A cerimônia estava marcada para as seis da manhã. Isso mesmo: ao nascer do dia. Porque o maria-fumaça passava pela estação de Cambuci-RJ às sete e meia.
Noivos e convidados já estavam de pé antes das cinco; a noiva por certo nem dormira. Seis horas em ponto, escutava-se a marcha nupcial. Qualquer descuido com o relógio significaria o risco de perder o trem.
Casamento bonito, solene, com missa e cantos em caprichado latim, comovente sermão do padre Othon. Terminou às sete, igualmente em ponto. Em meia hora deveríamos, após trocar de roupa e cortar o bolo, estar prontos para o embarque na estação.
O normal era o trem atrasar, mas justamente naquele sábado quebrou a regra: chegou na horinha… sem que lá estivéssemos. O recurso foi os convidados plantarem-se em cima da linha, na frente da locomotiva, impedindo a partida. Sorte que o maquinista estava de bom humor e acabou aderindo à brincadeira, aproveitando para comer a fatia de bolo que alguém se lembrou de oferecer-lhe. Entre podes e não podes, gritos, apitos e assobios, espera-um-pouco e espera-um-pouco-mais, uns quinze minutos se passaram… e o trem ali parado.
Quinze ou vinte minutos, sei lá. Naquele alvoroço, o embarque foi um tumulto. Além de nós, que viajaríamos para o Rio de Janeiro, iriam juntos até São Fidélis e Campos dezenas de convidados. Gente cantando, gente tocando violão, gente gritando “é pique, é pique, é pique…”, gente jogando arroz… O recolhedor de passagens quase endoidou naquela confusão.
Após o desembarque dos barulhentos convidados, Lucilla e eu, enfim sós, poderíamos prosseguir tranquilos nossa lua de mel sobre trilhos, o trem rolando pachorrento a 40 ou 50 quilômetros por hora, soltando fumaça, apitando em cada curva, batendo sinos…
Porém o “enfim sós” pouco durou. Por obra do atraso forçado na estação das núpcias, ficamos famosos e superparicados. Os passageiros todos se fizeram figurantes da história, batendo palmas, gritando vivas, se acercando para abraçar os dois pombinhos.

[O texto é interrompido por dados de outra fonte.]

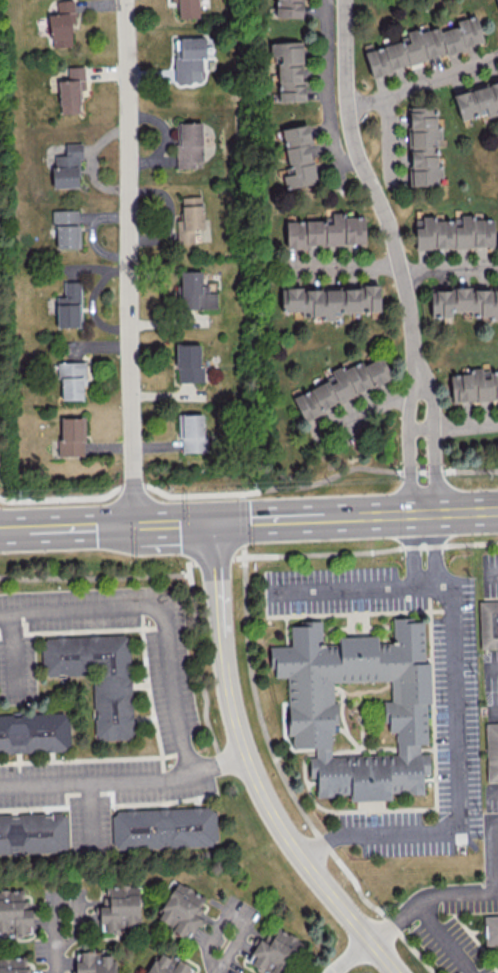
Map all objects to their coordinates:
building: (497, 1)
building: (187, 8)
building: (288, 8)
building: (61, 23)
building: (423, 45)
building: (190, 57)
building: (288, 69)
road: (424, 73)
building: (71, 89)
building: (477, 100)
building: (189, 144)
building: (423, 146)
building: (297, 156)
building: (66, 166)
road: (374, 196)
building: (189, 219)
building: (66, 228)
building: (325, 231)
building: (454, 233)
road: (128, 261)
road: (348, 265)
road: (448, 266)
building: (195, 291)
building: (330, 300)
building: (464, 300)
building: (68, 305)
building: (188, 362)
building: (71, 379)
building: (343, 385)
building: (473, 386)
road: (432, 402)
road: (406, 405)
road: (374, 406)
road: (465, 422)
road: (418, 424)
building: (191, 432)
building: (71, 436)
road: (407, 468)
road: (432, 468)
road: (321, 479)
road: (131, 485)
road: (241, 495)
road: (60, 496)
road: (249, 519)
traffic signals: (212, 521)
road: (242, 522)
road: (434, 546)
road: (412, 547)
road: (365, 553)
road: (212, 559)
road: (490, 573)
road: (102, 576)
road: (348, 587)
road: (215, 594)
road: (191, 597)
road: (164, 608)
building: (488, 623)
road: (491, 668)
building: (96, 676)
building: (312, 707)
road: (495, 713)
building: (34, 732)
building: (491, 751)
road: (458, 768)
road: (124, 780)
road: (285, 781)
road: (494, 790)
building: (163, 827)
building: (33, 832)
road: (285, 833)
road: (491, 851)
road: (494, 891)
road: (423, 896)
building: (119, 907)
building: (182, 910)
building: (14, 912)
building: (490, 929)
road: (442, 938)
building: (274, 952)
road: (59, 953)
road: (225, 956)
road: (351, 956)
building: (94, 962)
building: (166, 964)
building: (13, 965)

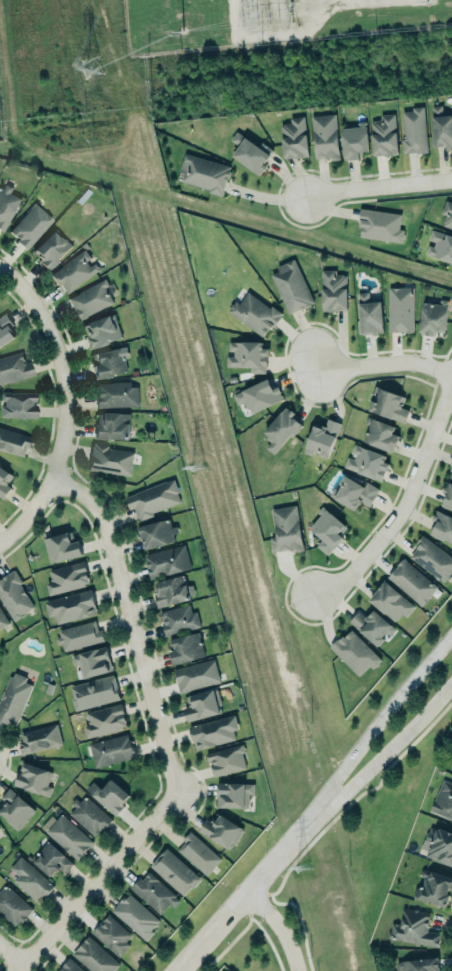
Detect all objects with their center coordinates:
power substation: (264, 20)
power tower: (90, 69)
building: (441, 125)
building: (413, 130)
building: (383, 133)
building: (323, 134)
building: (294, 136)
building: (354, 140)
building: (250, 151)
building: (203, 173)
road: (379, 187)
building: (6, 203)
building: (447, 214)
building: (29, 224)
building: (380, 224)
building: (439, 246)
building: (50, 248)
building: (74, 270)
building: (291, 286)
building: (332, 290)
building: (90, 298)
building: (400, 307)
building: (255, 312)
building: (368, 314)
building: (432, 317)
building: (5, 329)
building: (101, 330)
building: (248, 354)
building: (108, 361)
road: (64, 363)
road: (386, 365)
building: (13, 366)
building: (115, 394)
building: (257, 394)
building: (18, 403)
building: (388, 403)
building: (112, 423)
building: (281, 428)
building: (379, 432)
building: (319, 435)
building: (14, 440)
building: (110, 459)
building: (367, 461)
power tower: (194, 462)
building: (450, 471)
building: (4, 480)
building: (353, 490)
building: (448, 495)
building: (152, 499)
road: (405, 502)
road: (28, 512)
building: (441, 524)
building: (286, 528)
building: (327, 528)
building: (157, 532)
building: (61, 545)
building: (432, 557)
building: (167, 560)
building: (67, 577)
building: (411, 580)
building: (172, 591)
building: (13, 594)
building: (390, 602)
building: (71, 605)
building: (2, 619)
building: (178, 619)
building: (372, 623)
building: (78, 634)
building: (185, 646)
building: (354, 652)
building: (92, 660)
building: (195, 675)
building: (94, 691)
building: (13, 696)
building: (202, 703)
building: (104, 719)
road: (375, 726)
building: (213, 731)
building: (38, 738)
road: (161, 738)
building: (110, 749)
road: (382, 755)
building: (226, 759)
building: (451, 763)
building: (33, 777)
building: (234, 793)
building: (108, 795)
building: (443, 799)
building: (14, 807)
building: (89, 815)
building: (222, 830)
building: (69, 836)
building: (439, 845)
building: (198, 851)
building: (49, 855)
power tower: (306, 868)
building: (173, 869)
building: (30, 877)
building: (433, 887)
building: (154, 891)
road: (242, 896)
building: (12, 905)
building: (135, 915)
road: (279, 926)
building: (413, 928)
building: (112, 934)
road: (12, 953)
building: (94, 955)
building: (418, 964)
building: (70, 967)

O maquinista mandou perguntar se estávamos bem. O vendedor de jornais ofereceu os matutinos de graça: “Pra vocês escolherem um bom programa na capital”. O baleiro trouxe bombons: “Não precisam pagar, é cortesia da casa”.
Passamos dois dias no Rio, um dia em Aparecida, dois dias em São Paulo, e dali para Maringá. O aeroporto era ainda de chão batido. A Avenida Brasil, por onde passou o táxi, não tinha asfalto. Um poeirão de dar medo. Lucilla não comentou nada, mas até hoje, sessenta e quatro anos depois, fico imaginando o que ela pensou naquele instante. No mínimo sentiu uma vontade enorme de pegar o avião de volta.
Mas quando a gente é jovem tudo é festa. Em pouco tempo ela se adaptou ao jeito maringaense de viver. Graças a Deus.